» DO THIS: Could you pick up the news article on garbage dumping in the Northern Highland-American Legion State Forest and carry it on from its last sentence?
___ TEXT SHOWN
11/2/2019 7:30:00 AM
DNR reports chronic garbage dumping on state forest
Dump sites found in Oneida, Vilas and Iron counties
Jacob Friede
OF The Lakeland Times

The Northern Highland-American Legion State Forest (NHAL) is 232,000 acres of pristine northern Wisconsin wilderness. It enables thousands of visitors every year to experience the sights, sounds, and serenity of the wild Northwoods. It is truly a public treasure.

Unfortunately, not everyone appreciates it as such.

According to Craig Dalton, the Wisconsin Department of Natural Resource's property manager of the NHAL, there has been rampant dumping of garbage, including large items like appliances, tires, and furniture, all across the state forest.

"It's frustrating that people treat the woods that way," Dalton said. "We've actually filled our 40 yard dumpster like three times this year. Just from appliances and construction waste, you name it, it's got everything in it."

The culprits, in every county the forest spans, including Iron, Vilas, and Oneida, are taking advantage of the gigantic size of the NHAL and are finding back roads to remote areas to dispose of their trash, Dalton said.

"We got a lot of open roads now, and that's probably one reason we do have the amount of dumping that we have," Dalton said. "A lot of places to get back in the boonies where nobody's going to see you doing it."

But Dalton said all that access, which was designed for the convenience of those wishing to enjoy the forest, will be limited if the problems persist.

"The ramifications of it could be, hey, we close a bunch of roads, because this problem is out of hand in my mind," he said.

In addition to the desecration of the natural beauty of the state forest, the dumped trash is pulling forest staff off their normal duties to clean it up.

"Other things, which people really want us to be doing, doesn't happen on the forest if we have to spend time doing this," Dalton explained. "It takes us away from doing our regular job."

Limited term employees (LTEs), thus far, have been doing the lion's share of the clean-up work, but that has taken them away from helping the regular state forest staff with other projects. One of the LTE positions is expiring soon and will not be refilled.

"It's going to tumble to the regular staff a little more and that's not good," Dalton said.

The NHAL staff is being proactive about the persistent dumping and they are cleaning up trashed areas as soon as they are made aware of them, to prevent them from becoming habitual sites.
______
___ MATERIAL SUPPLIED
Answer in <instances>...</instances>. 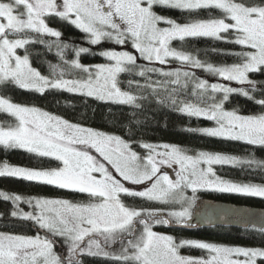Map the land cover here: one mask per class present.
<instances>
[{"label": "snow or ice", "instance_id": "obj_1", "mask_svg": "<svg viewBox=\"0 0 264 264\" xmlns=\"http://www.w3.org/2000/svg\"><path fill=\"white\" fill-rule=\"evenodd\" d=\"M145 3L147 6H144ZM155 4L185 10L216 7L227 13L234 23L227 24L220 19L181 25L156 15L151 10ZM20 7H23V12L19 11ZM62 7V11L58 9L56 0H8V2L0 0V81L11 79L23 88L28 87L30 82H42L45 86L66 88L70 92L87 89L89 96L96 94L101 99H117L129 104L135 102L136 97L121 92L115 83L116 74L125 71L122 67L125 62L135 64V57L128 52L106 51L102 53L115 63L111 66H96L98 69L97 84H99L100 76L106 74L105 85L100 89L95 88L91 80L87 82L63 79L49 81L30 67L27 55L24 57L16 55L15 50L23 48L29 41L10 40L8 39L10 33L33 30L60 37L61 33L49 27L43 19L45 15L51 14L69 19L70 23L89 33L92 37V44H96L103 36L114 38L118 43L123 44L122 37L126 32L132 37L133 48L146 59L151 60L154 56L156 60L163 63L166 57H173L195 67L204 65L189 54L170 49L168 42L177 37L181 40L195 36L220 38L219 33L222 31L235 29L239 33L235 42L250 46L256 51L244 54L246 60L243 64L221 68L207 65L206 70L217 73L229 81L236 80L243 83L247 81V73L259 71L260 66H264V5L246 6L234 0H63ZM73 15L75 19H70ZM115 17H119L127 28L121 31V26L115 22ZM160 21L168 23L171 27L158 28L157 23ZM97 25L111 28L115 36L113 37V32L101 31ZM145 39L152 46H146ZM86 51L87 49H79L77 56ZM72 64L77 68L83 67L75 60ZM147 71L155 70L147 69ZM140 74L143 75L144 72ZM167 75H176L177 80L173 83L179 82L178 73ZM184 76L187 77L188 73H184ZM108 81H111L110 88L107 87ZM247 82L255 88V82ZM197 87L207 89L208 85L207 82L200 81ZM211 89L213 92L223 91L225 100L228 98L227 93L230 92L249 95L244 89H232L217 84H212ZM258 103L264 104V100ZM0 110L15 116L19 121L16 127H0V144L25 148L43 157H54L63 165L57 169L35 170L9 167L5 164L0 168V176L22 177L29 181L58 186L61 189L78 190L81 193L99 197L101 200L100 203L89 205H72L68 201L44 198H31L27 201L30 206L34 203L37 211L35 215L23 213V218L34 220L40 228L48 229L56 235L67 236L70 240L68 264H72V257L77 252L87 251L89 255L107 256L108 253L100 249L98 242L90 240L87 250L80 248L78 242L94 232L104 236L106 240L114 239L118 234L128 232L134 220L141 216V211L126 207L120 201L121 193L148 200L166 201L175 199L182 186H186L190 187L194 193L197 187H209L225 193L264 197V185L236 184L219 178L212 181L206 179L208 174L215 175L212 172V164H235L239 162L236 157L206 152H200L196 157H192L184 155L183 151L175 145L145 144L143 147L149 149L150 154L145 158L146 163L141 166L134 163L138 159L136 153L128 151V145L119 137L106 136L92 129L69 124L39 109L13 104L3 97H0ZM180 111L191 116H205L216 120L219 124L218 128L200 130L209 136H228L232 139L245 140L251 144L264 145V116H239L234 112L223 111L219 103L212 107L210 114L209 110L190 104H186ZM237 128L239 131H234ZM113 143L117 145L116 148L111 147ZM74 145L94 148L124 181L133 184L150 181L152 182L151 187L139 192L130 190L115 179L95 157ZM156 147H163L166 151L156 153L154 156L152 153L155 152ZM157 156L161 158L160 163L175 162L180 165L181 171L177 174L175 181L167 174L159 175ZM201 162L209 167L206 170H198L197 166ZM246 163H255L264 167V162L253 160L246 161ZM93 173H99V178ZM0 197L11 200L13 204H17L22 199L19 195H9L3 192H0ZM194 199L195 197L186 201L188 207L180 211L169 212L168 215L175 218L178 224L186 223L191 216L190 208ZM57 205L59 209L55 207ZM53 211L56 213L55 217L49 218L46 214ZM18 214L17 211L12 212L13 216ZM145 214L152 218L159 213L146 211ZM154 222L169 224L167 219H157ZM140 223L143 225L142 235L135 243L131 240L128 242L134 250L132 255L122 254L114 257L115 259L135 260L138 264H256L257 258H264V249L261 248L223 247L191 240L181 241V244L206 249L216 255L208 260L182 257L177 253L178 246L173 243L172 237L153 232L148 220H140ZM52 246L53 242L47 238L0 233V264H39L40 258H43L44 264H61L59 257L52 255ZM93 246L97 249L96 252L92 251ZM233 254L242 255L244 259H231ZM76 264L79 262L77 261Z\"/></svg>", "mask_w": 264, "mask_h": 264}, {"label": "trees", "instance_id": "obj_2", "mask_svg": "<svg viewBox=\"0 0 264 264\" xmlns=\"http://www.w3.org/2000/svg\"><path fill=\"white\" fill-rule=\"evenodd\" d=\"M246 6L264 5V0H234ZM157 14L182 24L207 20H226L230 23L227 13L216 7H201L185 10L170 6H155ZM49 26L61 33L60 37L35 32L32 30L9 34V38L24 39L29 42L18 49L22 55H27L30 65L42 76L51 78H85L79 76L77 69L72 68L71 61H77L80 65L90 66L104 62L101 53L111 46L103 41L97 44L89 43L87 34L63 18L51 14L46 18ZM239 35L235 29L224 31L220 38L195 36L174 39L171 47L188 53L199 60L204 66L225 67L243 64L246 60L244 54L251 52L246 45L237 44L235 41ZM67 45V47H64ZM87 49L77 56L79 49ZM170 63L173 64L172 61ZM159 63L151 65L136 63L130 70L122 72L117 78L118 88L136 97V104H119L97 100L81 94H74L57 89H48L43 92L23 89L13 82L6 80L0 82V96L14 104L39 108L54 116L63 118L69 122L83 125L100 132L117 136L140 152L143 143H168L177 145L187 152L194 153L205 151L238 158L235 164H218L214 166L215 174L226 180L264 185V167L257 164H249L246 161L264 162V146L248 144L237 140H228L212 137L198 130L210 127L212 121L205 118H197L180 112L179 106L193 103L207 105L211 101H217L215 95L207 99L196 92L198 79L202 78L201 70H187L190 72L183 84H175L164 74L147 71ZM173 69H178L173 66ZM156 70V69H154ZM144 72L141 75V72ZM174 71V70H172ZM71 76V77H70ZM183 78V77H182ZM249 81L255 82V88L251 84L237 85V89H244L248 96L240 92H231L222 106L224 109L240 115L260 116L264 115V104L258 101L264 100V67L259 71L249 72ZM219 94V93H218ZM0 123L4 126L15 125V119L0 110ZM22 167L35 170H50L60 167V162L52 157H43L27 150L4 146L0 144V165ZM0 192L9 195H19L21 198H52L63 199L77 203H88L93 200L90 194L79 193L72 190L45 183L29 181L21 177L0 176ZM217 201L229 202L235 205H245L264 209V198L251 195L216 192L210 195ZM120 201L129 208L142 210L160 209L163 204L150 201L139 196L120 194ZM27 210L24 204H13L11 200L0 197V233L33 237L40 233L39 226L34 220L25 219L20 214L13 216V211ZM163 232L174 234L176 242L185 239H195L217 244L237 245L264 249V232L254 228H208L193 231L169 230L162 225ZM41 235V234H40ZM51 237L55 247L66 246V240ZM124 235L118 237L110 252L116 248L121 250ZM182 254L192 256H204L202 250L180 248ZM114 253L111 256H114ZM115 257V256H114ZM81 264H136L131 261H121L110 256L81 255Z\"/></svg>", "mask_w": 264, "mask_h": 264}, {"label": "rangeland", "instance_id": "obj_3", "mask_svg": "<svg viewBox=\"0 0 264 264\" xmlns=\"http://www.w3.org/2000/svg\"><path fill=\"white\" fill-rule=\"evenodd\" d=\"M3 2H8V0H3ZM56 3H57V7L59 10H63V0H56ZM144 6H147L146 3L144 4ZM155 6H168V5H160V4H155L152 6V11L158 15V16H161L159 14L156 13V11L154 10V7ZM171 7V6H170ZM105 10H106V6H105ZM20 12H23L24 9L23 7H20L19 9ZM48 15H45L43 17L45 23L47 24L46 22V18H47ZM163 17V16H161ZM227 17L230 19V17L228 16L227 14ZM26 19V17H23ZM165 18V17H164ZM64 20L69 21V19H66V18H63ZM70 19H75V16L73 15L72 17H70ZM115 22L118 23L120 26H121V31H123L124 29L127 28V25L121 21L119 19V17H115ZM166 20H169L167 18H165ZM198 22V21H197ZM225 23L227 24H233L234 21H232L230 19V23H228L226 20H224ZM177 24H181L183 25L182 23H178L176 22ZM194 23V22H192ZM72 24V23H71ZM186 24H190V23H186ZM48 25V24H47ZM73 25V24H72ZM49 26V25H48ZM75 26V25H74ZM51 27V26H49ZM76 27V26H75ZM97 27L101 30V31H104V32H113V37L115 36V32L114 30H112L111 28L107 27V26H101V25H97ZM157 27L160 28V29H164V28H169L171 27V25H169L168 23L164 22V21H160L157 23ZM53 28V27H51ZM78 28V27H77ZM55 29V28H53ZM80 29V28H78ZM56 30V29H55ZM81 30V29H80ZM33 31V30H32ZM83 31V30H81ZM36 32V31H35ZM84 32V31H83ZM224 31H222L221 33H219V35H221ZM86 33V32H85ZM43 34H46V33H43ZM87 34V37H88V40H89V43H91V35L89 33H86ZM49 35V34H47ZM203 37H211V36H203ZM185 38H188V37H185ZM213 38H216V37H213ZM8 39L9 36H8ZM122 39L124 40V43L121 44V43H118L114 38H110L108 36H103L100 38V40L97 42V43H100V42H103V41H106V42H109V45H111L112 43L114 44V46H111L109 47L108 49H105L102 53L106 52V51H116V52H128L130 53L131 55H133L135 57V64L136 63H143V64H147V65H151V64H156V63H159L160 66H154V67H151V69H156L155 71L153 72H158L159 74H164L166 76H169L168 79H170L172 82L173 81H176L177 80V76L176 75H167L168 73H178L179 74V82L178 83H175V84H183V81L185 80L184 78H186L184 76V73H188L190 74V72H188L187 70H201L202 73H201V76H203L202 78L198 79L197 83L199 84L200 81H205L207 82V89H201V88H198L196 86V92H199L200 94H202L203 96H208V98L210 97H213L215 95L219 96V98L217 99V101H211L210 103H208L207 105H199V104H193V103H187V104H190V105H193L195 107H199V108H202V109H206V110H209V114L212 110V107L215 105V104H221V107H222V110L223 111H226V112H233V111H229V110H226L223 108L222 106V103L223 101L225 100L224 97H225V93L223 91H216V92H213L212 89H211V85L212 84H217V85H221L223 87H227V88H232V89H237L236 86L237 85H244V84H249L247 81H249L248 79V75L249 73H247V81L241 83L239 81H236V80H227L221 76H219L217 73H214V72H210V71H207L206 70V67L207 66H203V67H195L193 66L192 64L190 63H186V62H181L179 59H176V58H173V57H166L164 62L161 63L160 61L156 60L155 57L153 56V58L151 60H148L145 58V56L141 55V53L136 50L135 48H133V40H132V37L130 36V34L126 33L123 35ZM174 39H180V38H173L172 40ZM12 40V39H10ZM172 40H170L168 42V47L170 49H173V50H176L178 52H182V51H179L177 49H174L171 47V42ZM96 43V44H97ZM92 44V43H91ZM144 44L146 46H152L150 44V42L148 40H144ZM247 46V45H246ZM249 48H251L250 46H248ZM18 49L20 48H17L15 51H16V55H19L21 57H24V55L20 54L18 52ZM256 51L255 49H252L251 48V52H254ZM101 53V56L105 59L104 62H101V63H97V64H93V65H90V66H86V65H81L83 67H80V68H77V67H74L73 64H72V61L70 62V65L72 66V68H76L77 71H78V75L79 76H83V75H87L85 78H78V77H73V78H51V77H47V76H42L40 73V76L42 77H45L47 80L49 81H55V80H58V79H63V80H70V81H81V82H87L89 80H91L93 82V86L97 89H100L102 86L105 85V77H106V74H102L100 76V79H99V84L96 83L97 81V67L98 65H106V66H111V65H114V61L110 60L109 58H107L106 56L102 55ZM185 53V52H183ZM188 54V53H186ZM190 55V54H189ZM192 56V55H191ZM194 58V56H192ZM195 59V58H194ZM197 60V59H196ZM170 61L173 62L170 63ZM78 62V60H77ZM14 63V61H13ZM135 64H129L127 62H125L122 67L125 69V71H128L130 70V68L135 65ZM202 64V63H201ZM29 65H30V62H29ZM178 68V69H173L175 66ZM204 65V64H202ZM31 68H33L31 65H30ZM225 67H230V66H225ZM261 67H264V66H260ZM87 68L88 70L85 71L84 69ZM215 68H221V67H215ZM34 69V68H33ZM174 70V71H172ZM125 71H122V72H125ZM38 72V71H37ZM122 72H119L116 74V77H115V83H116V87L118 88V85H117V78L119 76V74H121ZM253 72V71H252ZM71 77V76H70ZM183 77V78H182ZM9 81L13 82L15 85L19 86L15 81L11 80V79H8ZM6 81V80H4ZM2 82V81H0ZM20 87V86H19ZM108 88L111 87V81H108V85H107ZM23 88V87H21ZM40 88H43L44 90L43 91H46L48 89H57V90H63V91H66V92H70L68 91L66 88H52V87H48V86H45L42 82H30L29 83V86L26 87V88H23V89H27V90H33V91H37V92H43V91H40L39 89ZM119 89V88H118ZM120 90V89H119ZM121 91V90H120ZM123 92V91H121ZM70 93H74V94H81V95H85V96H88V97H92V98H95L97 100H100V101H104V102H111V103H119V104H129V103H122L120 102L119 100L117 99H101L99 98L98 95L94 94L92 96H89L87 94V89L85 90H82V91H74V92H70ZM219 93V94H218ZM231 93V92H230ZM229 93H227V96H228ZM1 97V96H0ZM222 102V103H221ZM14 104V103H13ZM136 104V100L134 103H131L129 105H135ZM19 105V104H18ZM186 104H182L179 106V109L183 108ZM21 106H24V105H21ZM24 107H29V108H36V107H31V106H24ZM36 109H39V108H36ZM41 112H44V113H47L41 109H39ZM7 114H9L8 112L4 111V110H1ZM181 112V111H180ZM184 113V112H182ZM235 113V112H234ZM49 115L51 116H54L50 113H48ZM186 115H188L187 113H184ZM236 115H239V116H250V115H240V114H237L235 113ZM11 115V114H9ZM14 119H15V125H11V126H4L0 123V127H4V128H8V127H16L19 123L18 119L11 115ZM191 116V115H189ZM260 116H264V115H260ZM54 117H57V116H54ZM193 117V116H192ZM194 117H197V116H194ZM254 117H259V116H254ZM60 118V117H58ZM197 118H205V119H208L207 117L205 116H199ZM61 120H64V121H67L63 118H60ZM210 121H212L213 124L210 125V127H205V128H202V129H207V128H218L219 127V124H217L216 120H212V119H208ZM69 124H72V125H78L80 127H83V128H87V129H92V128H89V127H86V126H83V125H79V124H75L73 122H69L67 121ZM93 131L95 132H99V133H103V132H100L98 130H95V129H92ZM201 130V129H200ZM198 130L200 133H203L202 131ZM234 131H239V129H234ZM105 134L106 136H113V135H109V134H106V133H103ZM203 134H206V133H203ZM207 135V134H206ZM114 137H117V136H114ZM212 137H218V138H222V139H228V140H237V141H241V142H245V143H248V144H251L245 140H238V139H232L228 136H212ZM120 140H122L124 143H126L128 145V151L130 152H134L136 153L138 159L134 162L136 164H139L141 166H143L145 163H146V157L149 156L150 154V150L143 147V145L145 144H151L153 146H162V145H172V144H168V143H143V144H140L141 146V149H140V152H137L135 151L134 149H132V146L130 144H128L126 141H124L123 139L120 138ZM3 145V144H1ZM253 145H260V146H264L262 144H253ZM5 146V145H4ZM75 147H77L78 149H80L81 151H87L90 155H92L93 157L96 158V160L103 164L108 170L109 172L113 175V177L117 180H119L122 184H124L125 187H128L130 190L134 191V192H139V191H143L147 188H150L151 187V184L152 182L150 181H144L142 184H133L129 181H124L123 178L119 175V173H117L115 171V169L106 161L104 160V158L102 156H100L99 153H97L95 151L94 148H91L90 146H84V145H74ZM177 146V145H175ZM112 148H116L117 145L115 143H113L111 145ZM178 148H180L182 151H183V154L184 155H187V156H192V157H196L200 152H205V151H197V152H194V153H190V152H187L186 150H184L183 148L177 146ZM15 148H19V147H15ZM19 149H23V150H27L25 148H19ZM28 151V150H27ZM166 150L163 148V147H156L155 149V152L152 153V155L155 156L156 153H163L165 152ZM206 153H210V152H206ZM210 154H216V153H210ZM221 155V154H220ZM225 156V155H224ZM54 158V157H52ZM160 157H156V160H157V163L159 164V175H163V174H167L170 179H172L173 181L176 180L177 178V174L180 173L181 171V168H180V165L175 163V162H171L170 164L169 163H160ZM60 162V161H59ZM218 164H212L211 165V168H212V172L215 174V170H214V166H216ZM4 165H0V168H2ZM9 167H15V166H9ZM60 167H63L62 163L60 162ZM58 167V168H60ZM209 167V165L207 164H204V163H200L197 168L198 170H206L207 168ZM22 168V167H21ZM51 170V169H50ZM93 175L97 176L99 178V173H93ZM22 178V177H21ZM219 178L220 180H223V181H228V182H231V183H236V184H247V183H237V182H232V181H229V180H226L222 177H218L216 174L215 175H212V174H208L206 179L212 181V180H215ZM41 183V182H40ZM46 184V183H45ZM257 185V184H255ZM58 187V186H56ZM67 190H72V191H75V192H79L78 190H73V189H67ZM216 192H220V191H216L214 190L213 188H209V187H197L195 193L193 192V190L190 188V187H186V186H182L181 188V191L177 193L176 195V198L175 199H169V200H150V201H154V202H157V203H160V204H163L164 206H162L160 209H155V210H142V209H136L138 211H141V216L137 218V220H139L138 222H140V220H148L151 222V218L148 217L145 212L146 211H153V212H157V213H163L164 215H166L173 223H177L176 219L169 216V212H173V211H180L182 210V208H185V207H188V204L186 203L187 200H191L193 197H195L194 200H198L200 198H209L211 197L210 195L213 194V193H216ZM80 193V192H79ZM220 193H225V192H220ZM88 194V193H87ZM233 194H239V193H233ZM241 195H245V194H241ZM249 196V195H248ZM94 197V196H92ZM256 197V196H255ZM142 198V197H141ZM261 198H264V197H261ZM31 199V198H27V199H24L22 198L20 202H18L20 205L21 204H24V205H27L28 208L27 210H22L20 208V210H18L17 212L22 216L23 213H32L33 215L36 214V209H35V206H34V203L33 205H29L27 203V201ZM44 199H51V200H61V201H68V200H63V199H52V198H44ZM93 200L89 201L88 203H77V202H72V201H68L70 204L72 205H89V204H96V203H100L101 200L99 197H94L92 198ZM147 199V198H146ZM57 209H59V206H55ZM194 208V202L191 204V208H190V212L192 214V210ZM49 218H54L56 213L53 211V212H49L46 214ZM156 217V216H155ZM153 218V217H152ZM157 218V217H156ZM183 223V222H181ZM185 223V222H184ZM38 225V224H37ZM162 225H164L163 223H153L151 226V230L155 233H158L160 235H166V236H170L173 238V243L175 245H177V253L182 256V257H192V258H195V259H202V260H208L210 259L212 256L216 255L215 253H212L210 252L209 250H206V249H200L198 247H195V246H191V245H188V244H181V242H176L174 240V234H171V233H168V232H163L161 231L160 229H158L159 227H161ZM39 226V225H38ZM84 226H87V225H84ZM139 226V230L137 231V233L134 235V236H130V235H127V233L131 232V229L128 231V232H123V233H120L116 236V238L114 239H108L106 240L104 238V236L100 235L99 233L97 232H94V233H90L89 235L85 236V238L78 242L79 243V247L80 248H83L85 250L88 249L89 247V241H95V242H98L99 245H100V249L103 250V252H107L108 255L107 256H110L112 258L117 257V256H121L122 254H127L129 256L132 255L133 253V249L129 246V241L131 240L132 242H136L140 236L142 235L143 233V227L138 225ZM40 228V227H39ZM40 230L43 231L44 234H38L36 236H39L41 239H45L47 238L48 240L52 241L51 237L49 238L48 235L52 236V237H57V239H60V240H66V246H60L59 248L58 247H55L56 245L53 243V246H52V255L55 256V257H59L60 259V262L61 264H68V261H69V244H70V240L68 239L67 236H60V235H56L54 234L53 232L49 231L48 229H42L40 228ZM44 235V236H43ZM46 235V236H45ZM122 235H124L125 238H129V241H127L126 239L123 240V243L121 245V250H118V248H116L114 251H111V254L110 252L107 250V248H110L112 247V245H114V243L116 242V239L118 237H122ZM36 236H33V237H36ZM200 241V242H205V243H209V244H214V245H217V246H223V247H242V246H237V245H227V244H217V243H211V242H207V241H201V240H195V239H185L184 241ZM181 247H187V248H190V249H196V250H202V252L204 253V256H192V255H187V254H182L180 248ZM243 248H253V247H243ZM126 250V251H125ZM92 251L93 252H96L97 249L95 248V246H93L92 248ZM113 252H116L114 253V256H111L113 254ZM89 255L87 251L81 253V252H77L73 257H72V264H76V262L78 261L79 262V257L81 255ZM100 256H104L103 254H99ZM91 256H95V255H91ZM231 259H239V260H243L244 257L242 255L240 256H237L235 254H233L231 257ZM121 261H131V262H134L136 264H138L137 261L135 260H121ZM39 264H44V260L43 258H40V262ZM79 264H81L79 262ZM256 264H264V258H257V261H256Z\"/></svg>", "mask_w": 264, "mask_h": 264}, {"label": "water", "instance_id": "obj_4", "mask_svg": "<svg viewBox=\"0 0 264 264\" xmlns=\"http://www.w3.org/2000/svg\"><path fill=\"white\" fill-rule=\"evenodd\" d=\"M157 218L169 220L167 229L190 231L212 227L247 229L254 228L264 232V209L245 205H235L229 202L212 199H200L195 206L190 219L185 224H175L163 214ZM38 233L44 234L42 230Z\"/></svg>", "mask_w": 264, "mask_h": 264}, {"label": "flooded vegetation", "instance_id": "obj_5", "mask_svg": "<svg viewBox=\"0 0 264 264\" xmlns=\"http://www.w3.org/2000/svg\"><path fill=\"white\" fill-rule=\"evenodd\" d=\"M200 199H204V198H200ZM200 199H198V200H200ZM206 199H212V200H215V199H213V198H206ZM198 200H194V206H195V202L196 201H198ZM194 209V208H193ZM192 212H193V210H192ZM160 214H163V213H160ZM192 215V214H191ZM191 217V216H190ZM157 219H162V218H156V217H153V218H151V222L149 221V223H150V226L153 224V223H155L154 222V220H157ZM190 219V218H189ZM188 219V220H189ZM187 220V221H188ZM139 220H137V218L134 220V222H133V226L131 227V232H129V233H127V235H130V236H134L136 233H137V231L139 230V226L138 225H140V226H142L143 227V225L140 223V222H138ZM184 223V222H183ZM185 224V223H184ZM152 227V226H151ZM164 227H165V225H164ZM212 228H216V227H212ZM206 229H208V228H206ZM194 230H197V229H194ZM190 231H193V230H190ZM124 239H126L127 241H129V238H125L124 237ZM123 239V240H124Z\"/></svg>", "mask_w": 264, "mask_h": 264}]
</instances>
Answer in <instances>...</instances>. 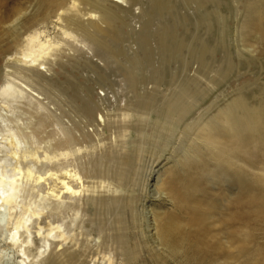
______
» OUTPUT FOR THIS EXERCISE:
"If you don't attend to it, it seems like they grow," said Dalton, who added that warning signs are being placed at habitual dumping sites and trail cameras are being deployed throughout the forest to catch responsible parties.

But the forest is so vast and the NHAL staff cannot possibly monitor the entire property, therefore they encourage the public to help out by reporting garbage dumping and/or dump sites.

"If somebody sees something happening, tap the warden tip line. That's the way to do it," Dalton said. "You don't have to talk to them. Don't approach them. Don't do any of that. Just get a license plate number if you can and get out of there and call the tip line."

The DNR violation hotline is 1-800-TIP-WDNR or 1-800-847-9367.

The minimum civil forfeiture for littering is $200.50. For large items like furniture and appliances the ticket goes up to $767.50.

"We'd like to have a proactive approach where we make it more difficult for people by catching a few of them and getting them cited," Dalton said.

Dalton said a few citations have been written by wardens as a result of people leaving identifying information behind in their trash.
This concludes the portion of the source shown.